┌──
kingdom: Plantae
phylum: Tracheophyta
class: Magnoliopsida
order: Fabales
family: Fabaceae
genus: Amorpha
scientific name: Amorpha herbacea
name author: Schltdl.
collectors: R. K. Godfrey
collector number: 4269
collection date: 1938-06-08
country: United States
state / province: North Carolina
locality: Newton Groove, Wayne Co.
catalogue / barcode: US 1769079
└──
┌──
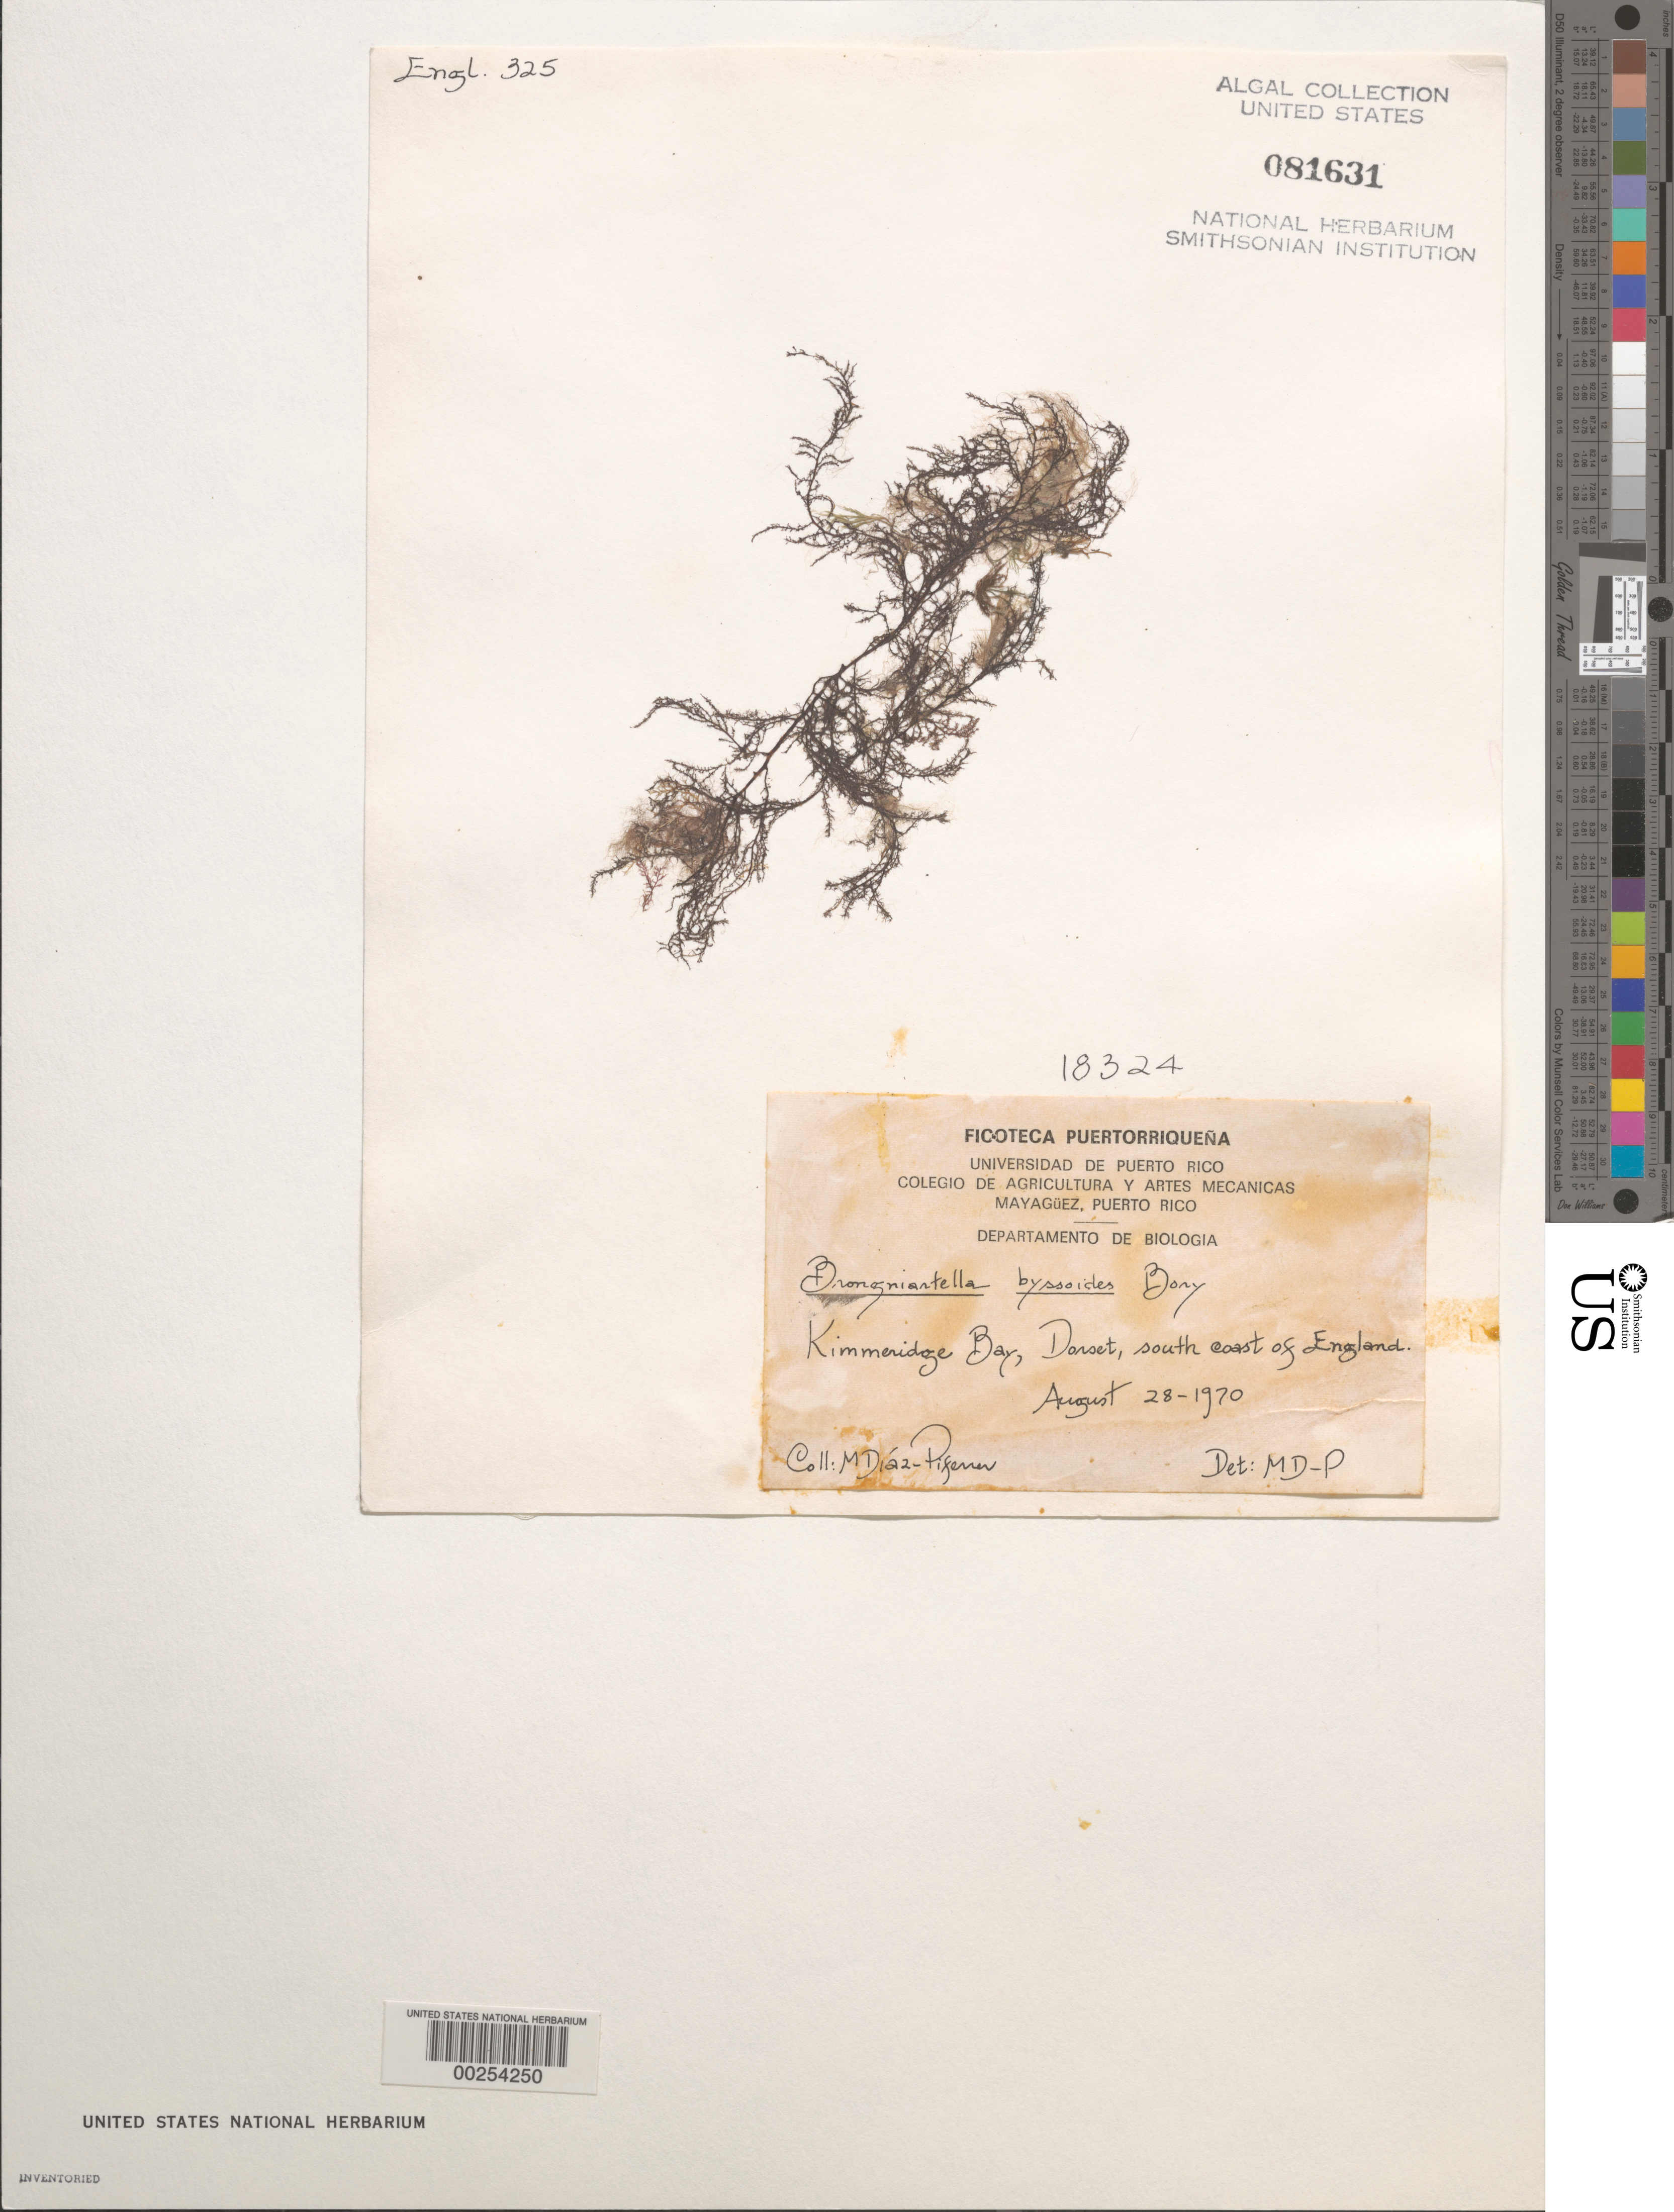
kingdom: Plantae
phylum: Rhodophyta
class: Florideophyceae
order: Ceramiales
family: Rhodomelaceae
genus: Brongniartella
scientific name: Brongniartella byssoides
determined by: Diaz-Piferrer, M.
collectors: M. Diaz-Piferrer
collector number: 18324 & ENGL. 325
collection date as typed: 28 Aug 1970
└──
┌──
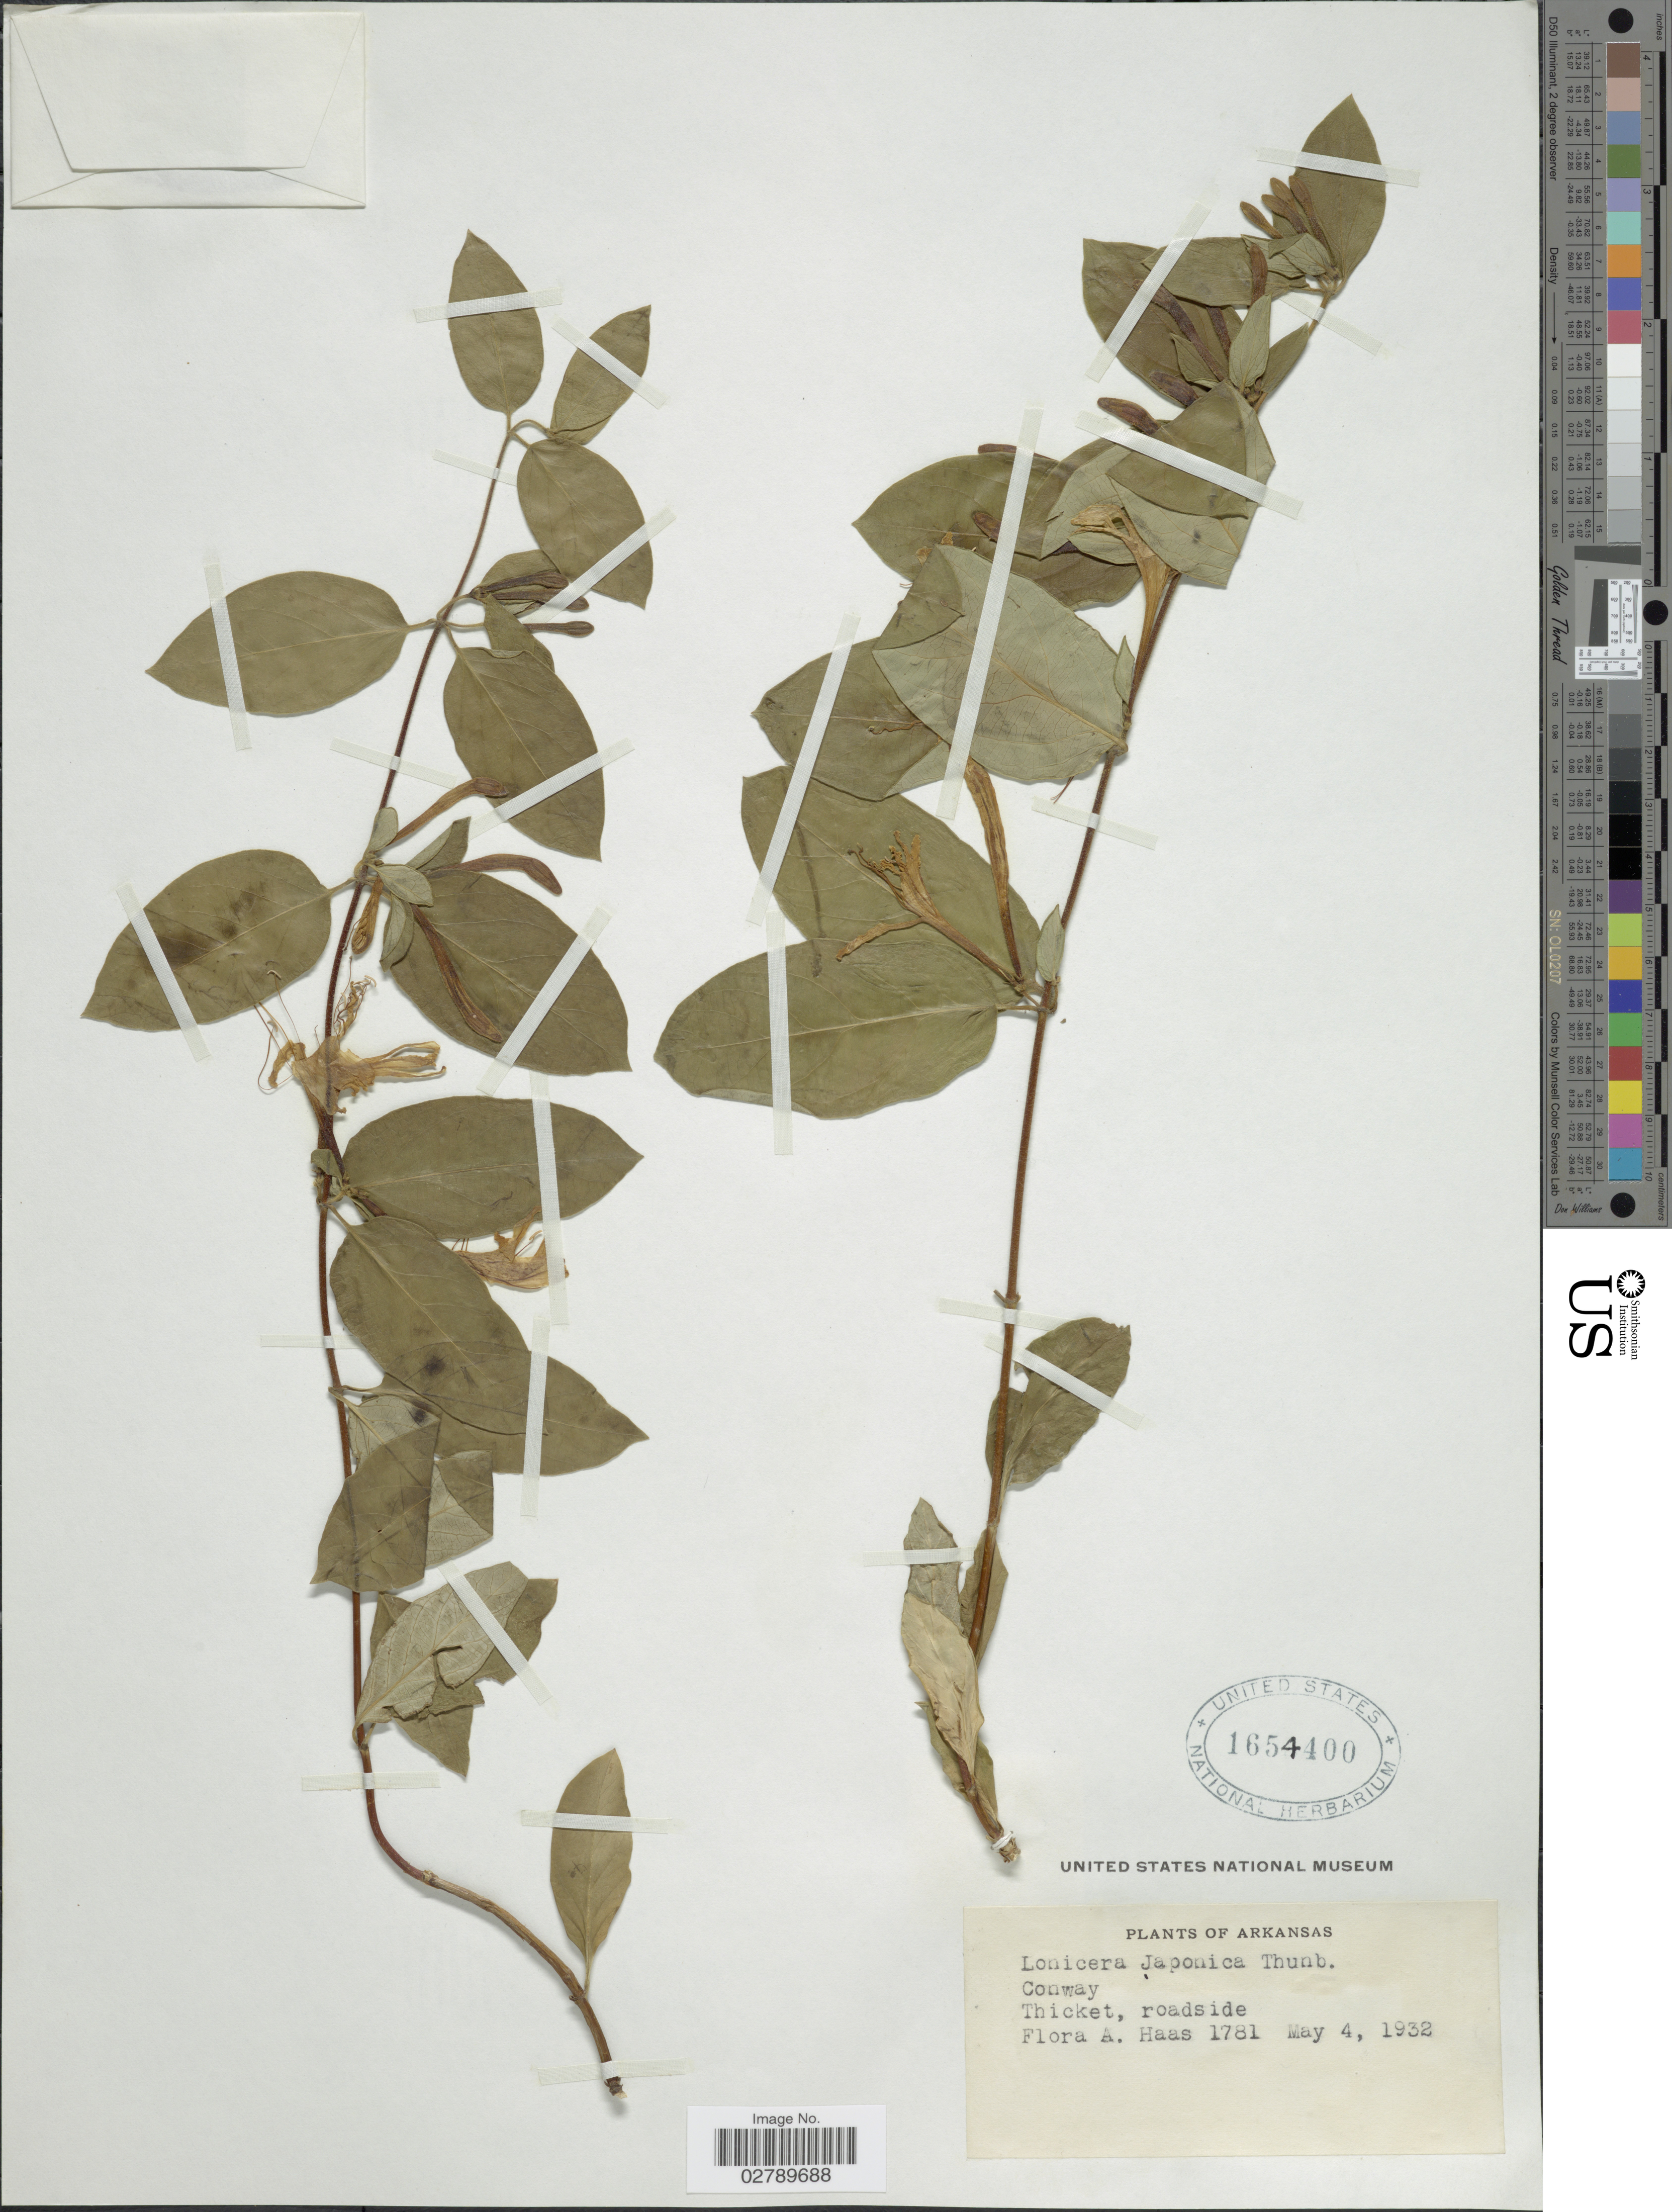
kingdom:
└──
(EXERCISE GOAL) Reproduce the lines above without any change, starting at the line containing "class: Magnoliopsida" and ending at the line containing "locality: Newton Groove, Wayne Co.", both included.

(TASK ANSWER)
class: Magnoliopsida
order: Fabales
family: Fabaceae
genus: Amorpha
scientific name: Amorpha herbacea
name author: Schltdl.
collectors: R. K. Godfrey
collector number: 4269
collection date: 1938-06-08
country: United States
state / province: North Carolina
locality: Newton Groove, Wayne Co.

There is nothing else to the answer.